------ Text block

# Growlog: Outdoor, bagseed, scattered



## ugmjfarmer (May 12, 2008)

I'm getting a very late start at this. I have collected some bagseed from last season and decided recently that I want to grow my own stash. Needless to say I will be running into a scenario where I cannot count any chickens before they hatch, but this should be fun none the less.

I live in the Great Lakes around the 45th Parallel. I've been delaying getting started because the weather this year has been strange to say the least. April came in with 50's and 60's, but March was full of snow. Near the beginning of april we had some cold spells which brought frost. Needless to say with the weatherman predicting a frost nearby, it seems that this week is a good time to get germinating the bagseed.

Most of this weed was nothing special to speak of. I've always tried to acquire the best stuff, and with most luck has had it, all of the NL, Blueberry and Kush that is around here is seedless. So the above brown schwag seeds will have to do for this project. I will be doing an indoor Hydro setup too, and for that I will acquire the best in seeds from a trusted supplier.

But since I'm not expecting much, there is no sense in waisting money on seeds for this.

I purchased some 6500k and 2600k CFL's from Walmart and rigged up a small cabinet to do the germination in. I am running a small fan and keeping track of the temperature/humidity of my cabinet. So far, this has ranged from 65F/55% to a high point of 78F/35%. So far, this range seems good, however with the colder weather today on this fine mothers day, things are slow.

------------
------ Records shown

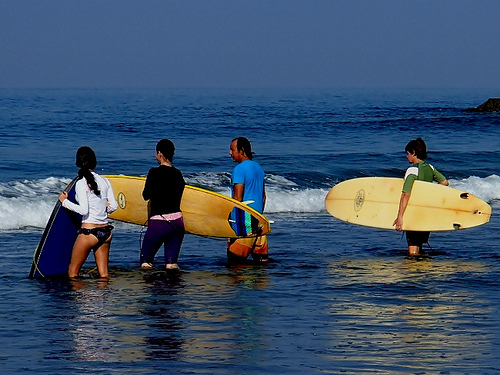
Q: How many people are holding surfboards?
A: 3.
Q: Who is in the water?
A: Surfers.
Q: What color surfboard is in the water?
A: Blue.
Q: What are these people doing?
A: Standing in the water.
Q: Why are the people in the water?
A: Wading.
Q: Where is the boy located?
A: To the far right.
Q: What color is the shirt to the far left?
A: White.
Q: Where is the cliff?
A: In the far right.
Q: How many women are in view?
A: 2.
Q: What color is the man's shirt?
A: Blue.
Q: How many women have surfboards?
A: Two.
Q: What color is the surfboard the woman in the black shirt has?
A: Yellow with striped logo.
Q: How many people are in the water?
A: Four.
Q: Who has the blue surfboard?
A: Woman in white shirt.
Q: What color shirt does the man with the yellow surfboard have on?
A: Green and white.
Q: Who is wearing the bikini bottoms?
A: Woman in white shirt.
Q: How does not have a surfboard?
A: Man in blue shirt.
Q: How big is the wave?
A: Small.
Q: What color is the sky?
A: Blue.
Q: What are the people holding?
A: Surfboards.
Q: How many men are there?
A: Two.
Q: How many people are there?
A: Four.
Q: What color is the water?
A: Blue.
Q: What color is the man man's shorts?
A: Rainbow.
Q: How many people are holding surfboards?
A: Three.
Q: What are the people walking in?
A: The ocean.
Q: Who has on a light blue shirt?
A: The man.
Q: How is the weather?
A: Clear.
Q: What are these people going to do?
A: Surf.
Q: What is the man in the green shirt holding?
A: A surfboard.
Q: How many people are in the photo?
A: Four.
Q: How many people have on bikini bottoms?
A: One.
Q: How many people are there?
A: Four.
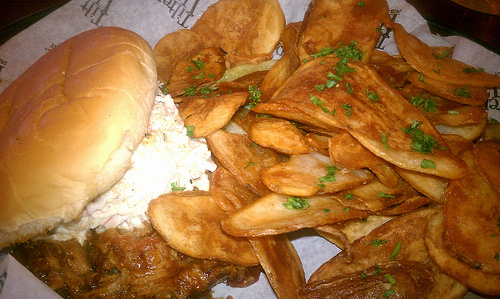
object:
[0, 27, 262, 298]
hamburger bun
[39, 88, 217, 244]
white chicken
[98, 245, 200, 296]
brown chicken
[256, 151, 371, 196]
potato slices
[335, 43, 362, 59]
green season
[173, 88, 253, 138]
fries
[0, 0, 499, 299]
wrap paper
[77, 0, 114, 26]
writing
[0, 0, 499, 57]
background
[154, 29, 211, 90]
cheese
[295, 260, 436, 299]
bacon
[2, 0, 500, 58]
plate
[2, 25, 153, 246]
bun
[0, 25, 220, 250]
hamburger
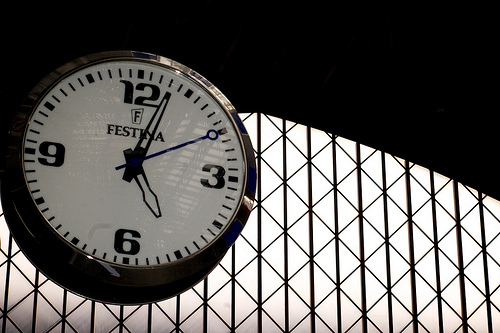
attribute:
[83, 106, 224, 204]
hands — minute, hour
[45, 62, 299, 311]
clock — white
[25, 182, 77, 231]
lines — small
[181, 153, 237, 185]
numbers — black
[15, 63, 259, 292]
clock — white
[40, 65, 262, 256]
clock — round, white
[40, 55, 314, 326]
clock — silver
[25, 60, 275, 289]
clock — white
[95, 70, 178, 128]
numbers — black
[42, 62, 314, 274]
clock — reading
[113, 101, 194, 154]
letters — black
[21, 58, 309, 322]
clock — hanging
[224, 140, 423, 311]
grate — metal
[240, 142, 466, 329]
grate — metal, behind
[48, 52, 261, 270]
clock — silver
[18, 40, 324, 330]
clock — silver, white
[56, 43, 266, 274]
clock — round, white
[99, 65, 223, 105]
numbers — black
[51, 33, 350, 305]
clock — 12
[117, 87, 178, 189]
hand — black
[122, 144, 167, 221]
hand — black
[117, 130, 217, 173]
hand — black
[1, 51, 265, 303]
frame — black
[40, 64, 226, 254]
numbers — black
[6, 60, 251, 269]
clock face — white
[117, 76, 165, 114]
number — black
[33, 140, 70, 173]
number — black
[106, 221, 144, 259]
number — black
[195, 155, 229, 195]
number — black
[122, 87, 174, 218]
hands — black, white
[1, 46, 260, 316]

------------

_Set tasks_.
a - Name every cannabis strain that the grow log says is available around the poster's area.
b - In the grow log, where did the poster buy the CFL bulbs?
c - Keep writing the grow log, picking up after its final sentence.
None of the lines is needed for these tasks.

_Answers in order_.
a - NL, Blueberry, Kush

b - Walmart.

c -
So far, 16 seeds have cracked. There are 17 or so left, but they might not do much more than sit in the water. Once they have cracked, I have placed each seed in a small 4oz dixi cup. Each dixi cup has 12 holes poked in them for drainage and Oxygen. The seeds are placed 1/4" below the top, and each cup is watered until the water drains out the bottom. With some luck, each of the 16 seeds should bust the soil with the pod buster seeds shortly. They will be getting an initial 24 hours of light until the pod busters come up, then I will reduce that to 18/6.

I have not scouted sites yet however, unless you count scouring satellite images of my area. I plan to plant a good 12 miles from my home in an area near swamps, farm fields and state owned land. This area is well known to be home to many guerilla growers, so Helicopter flights overhead might become a problem later in the season. So far, I am looking for a few things:

1. Ease of access
2. Seclusion
3. Water supply

My plan is to follow the guidance of Mr. Barry Cooper and not plant near a stream. Farm fields may be my bag of tea.

More to follow...


----------



## CasualGrower (May 12, 2008)

G'Luck to ya... yea weather been on the cold side this year to the south of ya, so yea i bet the Great lakes area is even worse.  Global warming????   I think someone made a mistake on that LOL....


----------



## ugmjfarmer (May 12, 2008)

Well I'm a bit concerned. I've been keeping the soil moist, and I know the seeds cracked, but nothing has shot up yet. I'm talking over 5 days of growth with nothing.

This does give me time to scout tomorrow. But I don't want to be picking a spot with nothing but empty pots.


----------



## ugmjfarmer (May 14, 2008)

Well 1 week, and it looks like all the seeds that cracked have no root structure at all.

Scratching plans, visiting grow shops. We'll see what comes of this. I'm already too far behind to really get things going.

I did go out today and find a nice spot to put them when the time comes. I spent a good 4 hours walking around. Probably covered 5 miles. Im tired.


----------



## ugmjfarmer (May 14, 2008)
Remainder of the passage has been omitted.